To-do item: Reproduce the records below, switching "Read Article" to "View Article" wherever it appears and changing nothing else.

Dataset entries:

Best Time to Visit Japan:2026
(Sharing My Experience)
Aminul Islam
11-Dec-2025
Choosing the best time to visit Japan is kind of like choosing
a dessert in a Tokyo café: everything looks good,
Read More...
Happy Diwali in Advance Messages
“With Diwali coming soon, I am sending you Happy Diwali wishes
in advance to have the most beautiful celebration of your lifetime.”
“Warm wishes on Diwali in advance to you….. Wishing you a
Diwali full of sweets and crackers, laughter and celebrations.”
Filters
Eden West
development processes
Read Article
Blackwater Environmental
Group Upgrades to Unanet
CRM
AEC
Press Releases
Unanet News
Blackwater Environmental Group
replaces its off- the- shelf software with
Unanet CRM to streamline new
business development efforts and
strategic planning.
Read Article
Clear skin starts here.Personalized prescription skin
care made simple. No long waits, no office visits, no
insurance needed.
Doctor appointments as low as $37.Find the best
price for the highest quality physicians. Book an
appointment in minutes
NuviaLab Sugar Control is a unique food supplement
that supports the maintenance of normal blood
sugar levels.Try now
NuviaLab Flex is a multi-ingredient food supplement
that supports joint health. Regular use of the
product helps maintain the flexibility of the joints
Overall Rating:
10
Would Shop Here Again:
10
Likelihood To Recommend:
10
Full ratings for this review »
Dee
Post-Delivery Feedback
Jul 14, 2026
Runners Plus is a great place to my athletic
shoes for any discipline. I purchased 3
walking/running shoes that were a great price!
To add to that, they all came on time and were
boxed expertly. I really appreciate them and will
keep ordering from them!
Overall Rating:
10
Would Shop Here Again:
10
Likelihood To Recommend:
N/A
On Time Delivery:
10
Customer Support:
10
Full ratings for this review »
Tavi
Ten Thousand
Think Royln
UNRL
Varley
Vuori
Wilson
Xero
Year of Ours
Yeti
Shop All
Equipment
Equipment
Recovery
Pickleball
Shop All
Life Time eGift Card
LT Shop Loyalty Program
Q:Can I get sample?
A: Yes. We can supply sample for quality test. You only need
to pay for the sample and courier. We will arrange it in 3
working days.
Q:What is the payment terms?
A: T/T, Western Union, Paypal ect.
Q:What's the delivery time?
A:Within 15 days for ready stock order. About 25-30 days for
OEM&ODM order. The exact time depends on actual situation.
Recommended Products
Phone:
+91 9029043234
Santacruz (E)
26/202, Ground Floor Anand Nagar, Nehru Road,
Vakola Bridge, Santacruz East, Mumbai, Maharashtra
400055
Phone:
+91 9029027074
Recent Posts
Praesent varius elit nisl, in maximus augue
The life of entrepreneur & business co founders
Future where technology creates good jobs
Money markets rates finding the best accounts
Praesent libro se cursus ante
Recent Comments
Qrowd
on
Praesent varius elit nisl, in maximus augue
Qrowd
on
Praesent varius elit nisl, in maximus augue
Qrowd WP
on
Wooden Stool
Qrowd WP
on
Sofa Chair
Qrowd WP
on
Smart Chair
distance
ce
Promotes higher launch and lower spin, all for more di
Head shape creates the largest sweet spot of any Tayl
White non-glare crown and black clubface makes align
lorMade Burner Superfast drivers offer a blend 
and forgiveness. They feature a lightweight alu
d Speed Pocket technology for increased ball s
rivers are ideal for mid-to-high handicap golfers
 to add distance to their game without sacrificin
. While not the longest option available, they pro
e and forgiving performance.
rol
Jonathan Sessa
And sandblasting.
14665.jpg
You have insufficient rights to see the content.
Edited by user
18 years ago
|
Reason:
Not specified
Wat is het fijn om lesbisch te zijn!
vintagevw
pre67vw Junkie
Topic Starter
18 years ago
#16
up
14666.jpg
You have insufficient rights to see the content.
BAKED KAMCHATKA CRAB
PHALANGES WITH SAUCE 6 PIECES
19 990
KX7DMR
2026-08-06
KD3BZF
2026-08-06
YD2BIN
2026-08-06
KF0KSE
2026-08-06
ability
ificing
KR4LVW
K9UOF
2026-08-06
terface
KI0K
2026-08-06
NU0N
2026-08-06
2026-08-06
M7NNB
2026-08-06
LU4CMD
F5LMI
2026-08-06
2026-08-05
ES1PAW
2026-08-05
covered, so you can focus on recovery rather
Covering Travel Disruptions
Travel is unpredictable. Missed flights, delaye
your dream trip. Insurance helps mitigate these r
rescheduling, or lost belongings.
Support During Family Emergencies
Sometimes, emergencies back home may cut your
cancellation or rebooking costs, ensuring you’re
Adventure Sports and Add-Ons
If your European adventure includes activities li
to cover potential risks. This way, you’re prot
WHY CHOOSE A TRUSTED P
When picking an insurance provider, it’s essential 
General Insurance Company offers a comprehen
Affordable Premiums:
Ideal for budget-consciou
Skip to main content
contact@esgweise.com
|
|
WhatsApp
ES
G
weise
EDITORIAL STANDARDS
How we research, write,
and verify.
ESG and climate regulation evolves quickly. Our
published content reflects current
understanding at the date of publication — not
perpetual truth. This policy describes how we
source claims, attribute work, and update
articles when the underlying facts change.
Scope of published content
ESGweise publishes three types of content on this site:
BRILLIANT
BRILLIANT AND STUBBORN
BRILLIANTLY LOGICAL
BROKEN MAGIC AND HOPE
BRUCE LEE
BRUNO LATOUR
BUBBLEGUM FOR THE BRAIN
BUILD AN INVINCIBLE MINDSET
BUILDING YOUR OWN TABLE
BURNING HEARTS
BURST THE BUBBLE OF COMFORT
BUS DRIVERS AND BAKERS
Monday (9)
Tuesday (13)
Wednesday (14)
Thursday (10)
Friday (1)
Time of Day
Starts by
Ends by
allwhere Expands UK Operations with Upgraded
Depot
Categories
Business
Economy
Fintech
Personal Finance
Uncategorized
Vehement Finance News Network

Solution:
Best Time to Visit Japan:2026
(Sharing My Experience)
Aminul Islam
11-Dec-2025
Choosing the best time to visit Japan is kind of like choosing
a dessert in a Tokyo café: everything looks good,
Read More...
Happy Diwali in Advance Messages
“With Diwali coming soon, I am sending you Happy Diwali wishes
in advance to have the most beautiful celebration of your lifetime.”
“Warm wishes on Diwali in advance to you….. Wishing you a
Diwali full of sweets and crackers, laughter and celebrations.”
Filters
Eden West
development processes
View Article
Blackwater Environmental
Group Upgrades to Unanet
CRM
AEC
Press Releases
Unanet News
Blackwater Environmental Group
replaces its off- the- shelf software with
Unanet CRM to streamline new
business development efforts and
strategic planning.
View Article
Clear skin starts here.Personalized prescription skin
care made simple. No long waits, no office visits, no
insurance needed.
Doctor appointments as low as $37.Find the best
price for the highest quality physicians. Book an
appointment in minutes
NuviaLab Sugar Control is a unique food supplement
that supports the maintenance of normal blood
sugar levels.Try now
NuviaLab Flex is a multi-ingredient food supplement
that supports joint health. Regular use of the
product helps maintain the flexibility of the joints
Overall Rating:
10
Would Shop Here Again:
10
Likelihood To Recommend:
10
Full ratings for this review »
Dee
Post-Delivery Feedback
Jul 14, 2026
Runners Plus is a great place to my athletic
shoes for any discipline. I purchased 3
walking/running shoes that were a great price!
To add to that, they all came on time and were
boxed expertly. I really appreciate them and will
keep ordering from them!
Overall Rating:
10
Would Shop Here Again:
10
Likelihood To Recommend:
N/A
On Time Delivery:
10
Customer Support:
10
Full ratings for this review »
Tavi
Ten Thousand
Think Royln
UNRL
Varley
Vuori
Wilson
Xero
Year of Ours
Yeti
Shop All
Equipment
Equipment
Recovery
Pickleball
Shop All
Life Time eGift Card
LT Shop Loyalty Program
Q:Can I get sample?
A: Yes. We can supply sample for quality test. You only need
to pay for the sample and courier. We will arrange it in 3
working days.
Q:What is the payment terms?
A: T/T, Western Union, Paypal ect.
Q:What's the delivery time?
A:Within 15 days for ready stock order. About 25-30 days for
OEM&ODM order. The exact time depends on actual situation.
Recommended Products
Phone:
+91 9029043234
Santacruz (E)
26/202, Ground Floor Anand Nagar, Nehru Road,
Vakola Bridge, Santacruz East, Mumbai, Maharashtra
400055
Phone:
+91 9029027074
Recent Posts
Praesent varius elit nisl, in maximus augue
The life of entrepreneur & business co founders
Future where technology creates good jobs
Money markets rates finding the best accounts
Praesent libro se cursus ante
Recent Comments
Qrowd
on
Praesent varius elit nisl, in maximus augue
Qrowd
on
Praesent varius elit nisl, in maximus augue
Qrowd WP
on
Wooden Stool
Qrowd WP
on
Sofa Chair
Qrowd WP
on
Smart Chair
distance
ce
Promotes higher launch and lower spin, all for more di
Head shape creates the largest sweet spot of any Tayl
White non-glare crown and black clubface makes align
lorMade Burner Superfast drivers offer a blend 
and forgiveness. They feature a lightweight alu
d Speed Pocket technology for increased ball s
rivers are ideal for mid-to-high handicap golfers
 to add distance to their game without sacrificin
. While not the longest option available, they pro
e and forgiving performance.
rol
Jonathan Sessa
And sandblasting.
14665.jpg
You have insufficient rights to see the content.
Edited by user
18 years ago
|
Reason:
Not specified
Wat is het fijn om lesbisch te zijn!
vintagevw
pre67vw Junkie
Topic Starter
18 years ago
#16
up
14666.jpg
You have insufficient rights to see the content.
BAKED KAMCHATKA CRAB
PHALANGES WITH SAUCE 6 PIECES
19 990
KX7DMR
2026-08-06
KD3BZF
2026-08-06
YD2BIN
2026-08-06
KF0KSE
2026-08-06
ability
ificing
KR4LVW
K9UOF
2026-08-06
terface
KI0K
2026-08-06
NU0N
2026-08-06
2026-08-06
M7NNB
2026-08-06
LU4CMD
F5LMI
2026-08-06
2026-08-05
ES1PAW
2026-08-05
covered, so you can focus on recovery rather
Covering Travel Disruptions
Travel is unpredictable. Missed flights, delaye
your dream trip. Insurance helps mitigate these r
rescheduling, or lost belongings.
Support During Family Emergencies
Sometimes, emergencies back home may cut your
cancellation or rebooking costs, ensuring you’re
Adventure Sports and Add-Ons
If your European adventure includes activities li
to cover potential risks. This way, you’re prot
WHY CHOOSE A TRUSTED P
When picking an insurance provider, it’s essential 
General Insurance Company offers a comprehen
Affordable Premiums:
Ideal for budget-consciou
Skip to main content
contact@esgweise.com
|
|
WhatsApp
ES
G
weise
EDITORIAL STANDARDS
How we research, write,
and verify.
ESG and climate regulation evolves quickly. Our
published content reflects current
understanding at the date of publication — not
perpetual truth. This policy describes how we
source claims, attribute work, and update
articles when the underlying facts change.
Scope of published content
ESGweise publishes three types of content on this site:
BRILLIANT
BRILLIANT AND STUBBORN
BRILLIANTLY LOGICAL
BROKEN MAGIC AND HOPE
BRUCE LEE
BRUNO LATOUR
BUBBLEGUM FOR THE BRAIN
BUILD AN INVINCIBLE MINDSET
BUILDING YOUR OWN TABLE
BURNING HEARTS
BURST THE BUBBLE OF COMFORT
BUS DRIVERS AND BAKERS
Monday (9)
Tuesday (13)
Wednesday (14)
Thursday (10)
Friday (1)
Time of Day
Starts by
Ends by
allwhere Expands UK Operations with Upgraded
Depot
Categories
Business
Economy
Fintech
Personal Finance
Uncategorized
Vehement Finance News Network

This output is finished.